Some things seem to work better online, says Zac Chambers, professor of mechanical engineering. Rather than just the teacher hovering over a student’s laptop to view a CAD design or PowerPoint presentation, he says, “they share it with everyone.”

Miles Canino agrees. “One of the most astonishing things is how compassionate and understanding the students have been. The majority of our students are still engaging and succeeding within this new learning framework.”

The changes happened as fast as a spiking fever. “We were suddenly forced to go online,” says Chambers. “I had a week to take a section of the capstone course and put it online.” By contrast, it took two years to plan a “flipped” course in which students viewed lectures online and used in-person sessions for discussion and Q&A.

Chambers says he really enjoyed the hands-on, collaborative interaction with students in his pre-pandemic senior design course. Initially, they tried to keep that model while observing social distancing. “I had to borrow a karaoke machine to be heard,” he says (presumably for speaking, not singing.) “That didn’t work well.”

One hard reality of the pandemic is the loss of some out-of-class experiences, such as competing against other schools’ engineering teams. “It’s been a real heartbreaker,” says Chambers. Last year’s Design/Build/Fly team was perhaps the best ever, but the pandemic hit two weeks before the competition.

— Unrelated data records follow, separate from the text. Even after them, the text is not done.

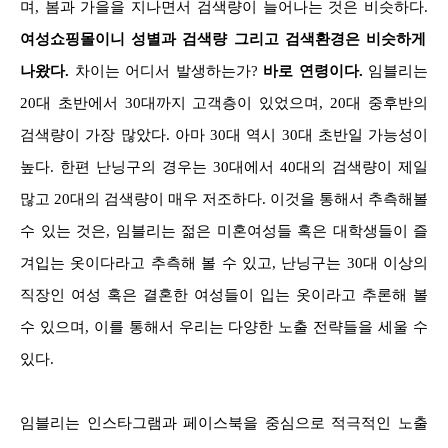
며, 봄과 가을을 지나면서 검색량이 늘어나는 것은 비슷하다.
여성쇼핑몰이니 성별과 검색량 그리고 검색환경은 비슷하게
나왔다.
차이는 어디서 발생하는가?
바로 연령이다.
임블리는
20대 초반에서 30대까지 고객층이 있었으며, 20대 중후반의
검색량이 가장 많았다. 아마 30대 역시 30대 초반일 가능성이
높다. 한편 난닝구의 경우는 30대에서 40대의 검색량이 제일
많고 20대의 검색량이 매우 저조하다. 이것을 통해서 추측해볼
수 있는 것은, 임블리는 젊은 미혼여성들 혹은 대학생들이 즐
겨입는 옷이다라고 추측해 볼 수 있고, 난닝구는 30대 이상의
직장인 여성 혹은 결혼한 여성들이 입는 옷이라고 추론해 볼
수 있으며, 이를 통해서 우리는 다양한 노출 전략들을 세울 수
있다.
임블리는 인스타그램과 페이스북을 중심으로 적극적인 노출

Both expect some COVID-prompted changes to linger. Canino says many classes may stay flipped post-pandemic, maintaining asynchronous content in some form. He looks for many students to keep using Microsoft Teams for quick, informal student-instructor interaction. Chambers notes that virtual meetings may prep students for the working styles of global corporations.

The student’s nimble adaptation, says Canino, “is as much a testament to the quality of students at Rose-Hulman as it is the sense of community and family that has been fostered.”